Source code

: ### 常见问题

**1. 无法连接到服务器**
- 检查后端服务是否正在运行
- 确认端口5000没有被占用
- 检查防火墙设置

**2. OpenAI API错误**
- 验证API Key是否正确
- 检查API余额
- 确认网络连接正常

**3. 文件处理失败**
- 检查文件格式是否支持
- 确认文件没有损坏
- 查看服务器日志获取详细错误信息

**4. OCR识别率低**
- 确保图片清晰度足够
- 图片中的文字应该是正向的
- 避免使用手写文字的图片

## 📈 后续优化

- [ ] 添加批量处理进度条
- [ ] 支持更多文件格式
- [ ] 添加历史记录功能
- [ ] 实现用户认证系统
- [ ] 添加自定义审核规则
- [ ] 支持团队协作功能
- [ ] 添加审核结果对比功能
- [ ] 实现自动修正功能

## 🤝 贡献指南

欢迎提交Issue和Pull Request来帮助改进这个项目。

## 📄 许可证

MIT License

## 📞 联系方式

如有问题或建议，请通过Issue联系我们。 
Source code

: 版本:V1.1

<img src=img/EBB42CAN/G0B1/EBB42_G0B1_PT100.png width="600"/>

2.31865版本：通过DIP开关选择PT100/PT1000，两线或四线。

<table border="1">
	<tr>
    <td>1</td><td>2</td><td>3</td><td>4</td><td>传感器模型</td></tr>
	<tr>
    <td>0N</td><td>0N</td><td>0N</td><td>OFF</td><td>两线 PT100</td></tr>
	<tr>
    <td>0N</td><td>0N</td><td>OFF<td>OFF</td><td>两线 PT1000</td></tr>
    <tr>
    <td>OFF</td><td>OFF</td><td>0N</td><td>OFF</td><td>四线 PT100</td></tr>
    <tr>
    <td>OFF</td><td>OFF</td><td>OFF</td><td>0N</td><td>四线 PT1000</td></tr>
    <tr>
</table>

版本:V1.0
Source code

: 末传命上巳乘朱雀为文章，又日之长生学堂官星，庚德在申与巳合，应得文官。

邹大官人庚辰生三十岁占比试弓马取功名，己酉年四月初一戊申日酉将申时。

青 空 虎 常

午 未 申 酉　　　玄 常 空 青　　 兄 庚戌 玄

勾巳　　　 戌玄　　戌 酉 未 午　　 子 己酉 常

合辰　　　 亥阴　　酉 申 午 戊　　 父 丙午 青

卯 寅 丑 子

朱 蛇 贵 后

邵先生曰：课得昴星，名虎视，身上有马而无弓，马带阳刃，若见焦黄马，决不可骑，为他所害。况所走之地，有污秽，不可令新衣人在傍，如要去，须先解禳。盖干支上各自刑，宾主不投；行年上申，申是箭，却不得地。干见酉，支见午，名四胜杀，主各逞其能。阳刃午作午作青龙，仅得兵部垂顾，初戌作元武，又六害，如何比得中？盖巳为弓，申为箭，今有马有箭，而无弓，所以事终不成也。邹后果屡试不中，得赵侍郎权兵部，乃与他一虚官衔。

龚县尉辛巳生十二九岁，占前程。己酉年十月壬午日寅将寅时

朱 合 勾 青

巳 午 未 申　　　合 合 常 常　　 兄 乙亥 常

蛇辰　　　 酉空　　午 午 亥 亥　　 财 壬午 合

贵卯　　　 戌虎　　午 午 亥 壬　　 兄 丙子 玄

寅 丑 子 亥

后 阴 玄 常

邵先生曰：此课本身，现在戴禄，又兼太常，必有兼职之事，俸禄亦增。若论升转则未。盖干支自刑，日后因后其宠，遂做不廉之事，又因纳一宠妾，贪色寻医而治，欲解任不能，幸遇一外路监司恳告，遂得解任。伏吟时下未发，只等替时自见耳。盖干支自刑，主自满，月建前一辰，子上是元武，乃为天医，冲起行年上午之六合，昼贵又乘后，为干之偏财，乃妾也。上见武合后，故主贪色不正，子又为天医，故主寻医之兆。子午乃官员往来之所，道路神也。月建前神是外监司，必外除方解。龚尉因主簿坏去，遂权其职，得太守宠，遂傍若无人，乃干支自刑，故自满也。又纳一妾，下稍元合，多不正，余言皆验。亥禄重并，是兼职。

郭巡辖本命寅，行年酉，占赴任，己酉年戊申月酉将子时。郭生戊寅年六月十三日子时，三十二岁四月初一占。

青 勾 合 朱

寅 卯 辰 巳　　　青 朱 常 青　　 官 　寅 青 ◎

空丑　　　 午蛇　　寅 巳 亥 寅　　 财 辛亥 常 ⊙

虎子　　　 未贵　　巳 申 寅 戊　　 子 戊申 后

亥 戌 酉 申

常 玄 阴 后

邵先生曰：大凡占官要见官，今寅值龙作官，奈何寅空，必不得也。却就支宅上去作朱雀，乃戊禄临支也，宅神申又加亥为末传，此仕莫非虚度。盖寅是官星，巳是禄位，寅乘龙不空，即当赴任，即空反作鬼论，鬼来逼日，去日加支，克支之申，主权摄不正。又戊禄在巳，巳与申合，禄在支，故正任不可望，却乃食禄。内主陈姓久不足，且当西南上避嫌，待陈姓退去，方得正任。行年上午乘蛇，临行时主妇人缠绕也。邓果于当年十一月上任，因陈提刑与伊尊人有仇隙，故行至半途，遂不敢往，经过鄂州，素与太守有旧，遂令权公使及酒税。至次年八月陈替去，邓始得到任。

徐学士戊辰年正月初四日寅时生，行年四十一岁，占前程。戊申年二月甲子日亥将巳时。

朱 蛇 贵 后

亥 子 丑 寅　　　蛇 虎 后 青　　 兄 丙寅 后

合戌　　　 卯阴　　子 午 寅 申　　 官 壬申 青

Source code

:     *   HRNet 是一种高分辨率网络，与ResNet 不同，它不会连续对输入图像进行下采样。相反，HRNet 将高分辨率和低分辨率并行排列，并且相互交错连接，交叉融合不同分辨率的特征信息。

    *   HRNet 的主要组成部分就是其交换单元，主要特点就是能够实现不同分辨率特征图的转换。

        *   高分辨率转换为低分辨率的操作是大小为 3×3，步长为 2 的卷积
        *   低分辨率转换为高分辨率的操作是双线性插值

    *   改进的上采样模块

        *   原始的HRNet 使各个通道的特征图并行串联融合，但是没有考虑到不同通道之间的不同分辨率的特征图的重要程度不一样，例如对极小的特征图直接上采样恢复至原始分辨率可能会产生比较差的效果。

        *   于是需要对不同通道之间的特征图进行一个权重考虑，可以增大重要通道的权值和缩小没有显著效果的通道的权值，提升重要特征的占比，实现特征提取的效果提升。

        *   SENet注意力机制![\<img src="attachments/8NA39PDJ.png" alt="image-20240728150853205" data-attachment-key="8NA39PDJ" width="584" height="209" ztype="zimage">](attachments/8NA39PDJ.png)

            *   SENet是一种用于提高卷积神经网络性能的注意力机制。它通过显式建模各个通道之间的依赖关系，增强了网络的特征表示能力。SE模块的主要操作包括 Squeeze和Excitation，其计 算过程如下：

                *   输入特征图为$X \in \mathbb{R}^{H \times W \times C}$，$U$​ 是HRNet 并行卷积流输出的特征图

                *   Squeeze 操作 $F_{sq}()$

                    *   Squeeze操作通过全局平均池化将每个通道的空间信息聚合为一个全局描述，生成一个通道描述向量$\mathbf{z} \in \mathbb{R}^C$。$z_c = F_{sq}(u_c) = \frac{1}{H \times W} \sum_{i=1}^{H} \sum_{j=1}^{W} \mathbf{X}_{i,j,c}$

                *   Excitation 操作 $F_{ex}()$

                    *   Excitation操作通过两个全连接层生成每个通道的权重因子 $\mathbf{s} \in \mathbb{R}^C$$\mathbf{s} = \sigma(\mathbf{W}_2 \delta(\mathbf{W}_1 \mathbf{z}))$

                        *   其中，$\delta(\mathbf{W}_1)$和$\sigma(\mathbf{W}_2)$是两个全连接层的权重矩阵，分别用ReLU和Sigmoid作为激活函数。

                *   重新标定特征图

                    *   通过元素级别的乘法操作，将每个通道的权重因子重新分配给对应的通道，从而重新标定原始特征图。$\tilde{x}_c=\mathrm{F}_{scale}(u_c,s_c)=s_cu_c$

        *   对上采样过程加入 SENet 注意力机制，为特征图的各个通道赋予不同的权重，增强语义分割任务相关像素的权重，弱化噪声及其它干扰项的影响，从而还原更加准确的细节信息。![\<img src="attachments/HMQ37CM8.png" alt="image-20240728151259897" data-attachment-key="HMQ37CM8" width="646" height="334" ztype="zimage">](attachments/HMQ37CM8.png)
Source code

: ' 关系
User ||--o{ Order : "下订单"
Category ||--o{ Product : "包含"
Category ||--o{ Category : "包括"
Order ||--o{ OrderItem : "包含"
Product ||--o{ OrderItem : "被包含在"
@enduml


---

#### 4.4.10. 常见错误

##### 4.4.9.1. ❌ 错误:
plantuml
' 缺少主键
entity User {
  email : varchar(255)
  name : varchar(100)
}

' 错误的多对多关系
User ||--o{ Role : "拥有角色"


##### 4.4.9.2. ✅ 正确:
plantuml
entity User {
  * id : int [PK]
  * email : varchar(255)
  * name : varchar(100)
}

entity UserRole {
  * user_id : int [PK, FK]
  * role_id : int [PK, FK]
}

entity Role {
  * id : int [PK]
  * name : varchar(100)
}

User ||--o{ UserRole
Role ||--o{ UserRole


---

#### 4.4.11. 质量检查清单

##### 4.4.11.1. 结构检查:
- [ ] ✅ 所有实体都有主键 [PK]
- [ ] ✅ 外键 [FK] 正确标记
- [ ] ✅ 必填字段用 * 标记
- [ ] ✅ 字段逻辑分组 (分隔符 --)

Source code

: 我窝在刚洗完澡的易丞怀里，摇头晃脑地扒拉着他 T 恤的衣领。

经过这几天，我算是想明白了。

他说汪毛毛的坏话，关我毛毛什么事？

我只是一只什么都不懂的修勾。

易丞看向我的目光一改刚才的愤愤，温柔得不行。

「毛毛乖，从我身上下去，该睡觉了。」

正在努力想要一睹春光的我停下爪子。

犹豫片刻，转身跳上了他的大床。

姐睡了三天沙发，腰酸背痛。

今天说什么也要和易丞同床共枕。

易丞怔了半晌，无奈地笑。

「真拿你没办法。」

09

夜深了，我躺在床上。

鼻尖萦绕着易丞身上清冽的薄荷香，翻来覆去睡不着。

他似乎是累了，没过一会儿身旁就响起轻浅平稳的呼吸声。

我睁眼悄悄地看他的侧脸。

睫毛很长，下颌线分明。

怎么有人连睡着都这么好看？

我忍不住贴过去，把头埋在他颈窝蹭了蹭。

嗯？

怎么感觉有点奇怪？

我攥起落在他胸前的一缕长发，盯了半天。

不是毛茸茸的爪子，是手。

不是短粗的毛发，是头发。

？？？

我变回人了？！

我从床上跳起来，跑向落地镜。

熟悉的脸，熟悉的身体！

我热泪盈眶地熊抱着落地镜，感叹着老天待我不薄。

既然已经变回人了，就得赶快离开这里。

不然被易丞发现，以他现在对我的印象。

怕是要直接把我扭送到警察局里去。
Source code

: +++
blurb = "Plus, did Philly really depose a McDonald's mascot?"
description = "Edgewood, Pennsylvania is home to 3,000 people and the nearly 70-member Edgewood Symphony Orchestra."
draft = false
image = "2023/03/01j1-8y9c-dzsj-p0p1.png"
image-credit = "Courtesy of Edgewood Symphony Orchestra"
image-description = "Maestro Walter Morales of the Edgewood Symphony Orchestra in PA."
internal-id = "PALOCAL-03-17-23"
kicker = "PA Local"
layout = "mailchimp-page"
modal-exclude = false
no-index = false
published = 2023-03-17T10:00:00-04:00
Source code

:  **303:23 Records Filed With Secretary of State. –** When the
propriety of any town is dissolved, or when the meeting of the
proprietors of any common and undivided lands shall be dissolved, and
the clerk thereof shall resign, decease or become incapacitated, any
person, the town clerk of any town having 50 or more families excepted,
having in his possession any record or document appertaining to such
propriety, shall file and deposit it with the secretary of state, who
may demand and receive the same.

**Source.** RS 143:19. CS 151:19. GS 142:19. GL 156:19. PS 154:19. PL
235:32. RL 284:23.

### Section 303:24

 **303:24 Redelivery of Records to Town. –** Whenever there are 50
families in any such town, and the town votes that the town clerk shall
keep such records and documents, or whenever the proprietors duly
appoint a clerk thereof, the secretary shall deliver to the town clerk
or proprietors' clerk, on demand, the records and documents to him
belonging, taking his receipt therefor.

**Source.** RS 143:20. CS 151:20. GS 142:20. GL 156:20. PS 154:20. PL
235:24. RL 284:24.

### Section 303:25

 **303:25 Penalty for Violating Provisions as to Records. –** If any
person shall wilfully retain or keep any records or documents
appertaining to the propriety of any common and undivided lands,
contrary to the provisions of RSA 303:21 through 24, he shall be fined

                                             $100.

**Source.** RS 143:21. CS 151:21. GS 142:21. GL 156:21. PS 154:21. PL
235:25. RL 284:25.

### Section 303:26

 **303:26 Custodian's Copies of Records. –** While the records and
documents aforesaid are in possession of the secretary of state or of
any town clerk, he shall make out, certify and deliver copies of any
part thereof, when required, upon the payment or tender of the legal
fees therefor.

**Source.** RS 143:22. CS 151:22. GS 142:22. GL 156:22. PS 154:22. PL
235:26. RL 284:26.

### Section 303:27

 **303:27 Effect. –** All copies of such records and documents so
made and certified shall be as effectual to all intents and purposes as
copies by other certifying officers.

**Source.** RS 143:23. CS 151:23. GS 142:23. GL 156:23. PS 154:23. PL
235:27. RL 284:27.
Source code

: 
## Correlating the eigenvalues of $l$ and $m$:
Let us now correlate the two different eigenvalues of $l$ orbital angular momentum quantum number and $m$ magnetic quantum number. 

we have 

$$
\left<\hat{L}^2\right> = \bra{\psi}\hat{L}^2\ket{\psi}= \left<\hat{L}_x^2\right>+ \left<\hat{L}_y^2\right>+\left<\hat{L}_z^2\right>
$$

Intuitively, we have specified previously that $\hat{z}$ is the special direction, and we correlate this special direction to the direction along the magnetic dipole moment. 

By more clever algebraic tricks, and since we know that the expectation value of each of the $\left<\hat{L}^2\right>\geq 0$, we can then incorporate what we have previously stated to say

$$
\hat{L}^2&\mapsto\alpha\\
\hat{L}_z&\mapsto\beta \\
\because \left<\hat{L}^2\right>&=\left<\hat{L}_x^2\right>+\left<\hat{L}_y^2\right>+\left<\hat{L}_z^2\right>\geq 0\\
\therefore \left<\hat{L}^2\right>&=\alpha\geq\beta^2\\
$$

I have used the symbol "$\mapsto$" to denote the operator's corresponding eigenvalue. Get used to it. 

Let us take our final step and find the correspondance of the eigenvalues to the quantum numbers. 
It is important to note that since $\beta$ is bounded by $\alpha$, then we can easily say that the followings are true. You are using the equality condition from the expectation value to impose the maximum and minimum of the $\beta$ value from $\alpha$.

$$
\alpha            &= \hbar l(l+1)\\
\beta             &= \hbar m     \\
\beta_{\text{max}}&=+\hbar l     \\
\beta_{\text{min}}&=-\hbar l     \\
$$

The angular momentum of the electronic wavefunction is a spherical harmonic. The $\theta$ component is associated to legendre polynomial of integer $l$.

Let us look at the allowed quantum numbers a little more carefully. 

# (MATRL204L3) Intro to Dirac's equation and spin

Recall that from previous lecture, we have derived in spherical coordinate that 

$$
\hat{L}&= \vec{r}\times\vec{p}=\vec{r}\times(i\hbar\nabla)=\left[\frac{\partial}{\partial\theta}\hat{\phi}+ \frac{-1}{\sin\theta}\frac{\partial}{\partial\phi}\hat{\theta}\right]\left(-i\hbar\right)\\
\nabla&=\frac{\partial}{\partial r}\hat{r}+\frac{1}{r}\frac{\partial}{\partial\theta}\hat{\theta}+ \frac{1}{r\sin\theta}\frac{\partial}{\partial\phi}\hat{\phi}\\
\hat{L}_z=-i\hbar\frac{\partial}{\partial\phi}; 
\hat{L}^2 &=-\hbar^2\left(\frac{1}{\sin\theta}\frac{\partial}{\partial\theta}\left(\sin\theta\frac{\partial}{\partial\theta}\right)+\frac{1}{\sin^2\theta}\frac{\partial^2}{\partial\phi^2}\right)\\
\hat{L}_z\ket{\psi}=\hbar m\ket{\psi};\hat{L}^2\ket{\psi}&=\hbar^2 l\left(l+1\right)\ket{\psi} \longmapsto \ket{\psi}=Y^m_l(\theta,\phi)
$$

========================================================================

# TASK TO CARRY OUT
Could you retype exactly the lines above, starting at the line that contains "我热泪盈眶地熊抱着落地镜，感叹着老天待我不薄。" and ending at the line that contains "While the records and", and nothing more?

# PROBLEM SOLUTION
我热泪盈眶地熊抱着落地镜，感叹着老天待我不薄。

既然已经变回人了，就得赶快离开这里。

不然被易丞发现，以他现在对我的印象。

怕是要直接把我扭送到警察局里去。
Source code

: +++
blurb = "Plus, did Philly really depose a McDonald's mascot?"
description = "Edgewood, Pennsylvania is home to 3,000 people and the nearly 70-member Edgewood Symphony Orchestra."
draft = false
image = "2023/03/01j1-8y9c-dzsj-p0p1.png"
image-credit = "Courtesy of Edgewood Symphony Orchestra"
image-description = "Maestro Walter Morales of the Edgewood Symphony Orchestra in PA."
internal-id = "PALOCAL-03-17-23"
kicker = "PA Local"
layout = "mailchimp-page"
modal-exclude = false
no-index = false
published = 2023-03-17T10:00:00-04:00
Source code

:  **303:23 Records Filed With Secretary of State. –** When the
propriety of any town is dissolved, or when the meeting of the
proprietors of any common and undivided lands shall be dissolved, and
the clerk thereof shall resign, decease or become incapacitated, any
person, the town clerk of any town having 50 or more families excepted,
having in his possession any record or document appertaining to such
propriety, shall file and deposit it with the secretary of state, who
may demand and receive the same.

**Source.** RS 143:19. CS 151:19. GS 142:19. GL 156:19. PS 154:19. PL
235:32. RL 284:23.

### Section 303:24

 **303:24 Redelivery of Records to Town. –** Whenever there are 50
families in any such town, and the town votes that the town clerk shall
keep such records and documents, or whenever the proprietors duly
appoint a clerk thereof, the secretary shall deliver to the town clerk
or proprietors' clerk, on demand, the records and documents to him
belonging, taking his receipt therefor.

**Source.** RS 143:20. CS 151:20. GS 142:20. GL 156:20. PS 154:20. PL
235:24. RL 284:24.

### Section 303:25

 **303:25 Penalty for Violating Provisions as to Records. –** If any
person shall wilfully retain or keep any records or documents
appertaining to the propriety of any common and undivided lands,
contrary to the provisions of RSA 303:21 through 24, he shall be fined

                                             $100.

**Source.** RS 143:21. CS 151:21. GS 142:21. GL 156:21. PS 154:21. PL
235:25. RL 284:25.

### Section 303:26

 **303:26 Custodian's Copies of Records. –** While the records and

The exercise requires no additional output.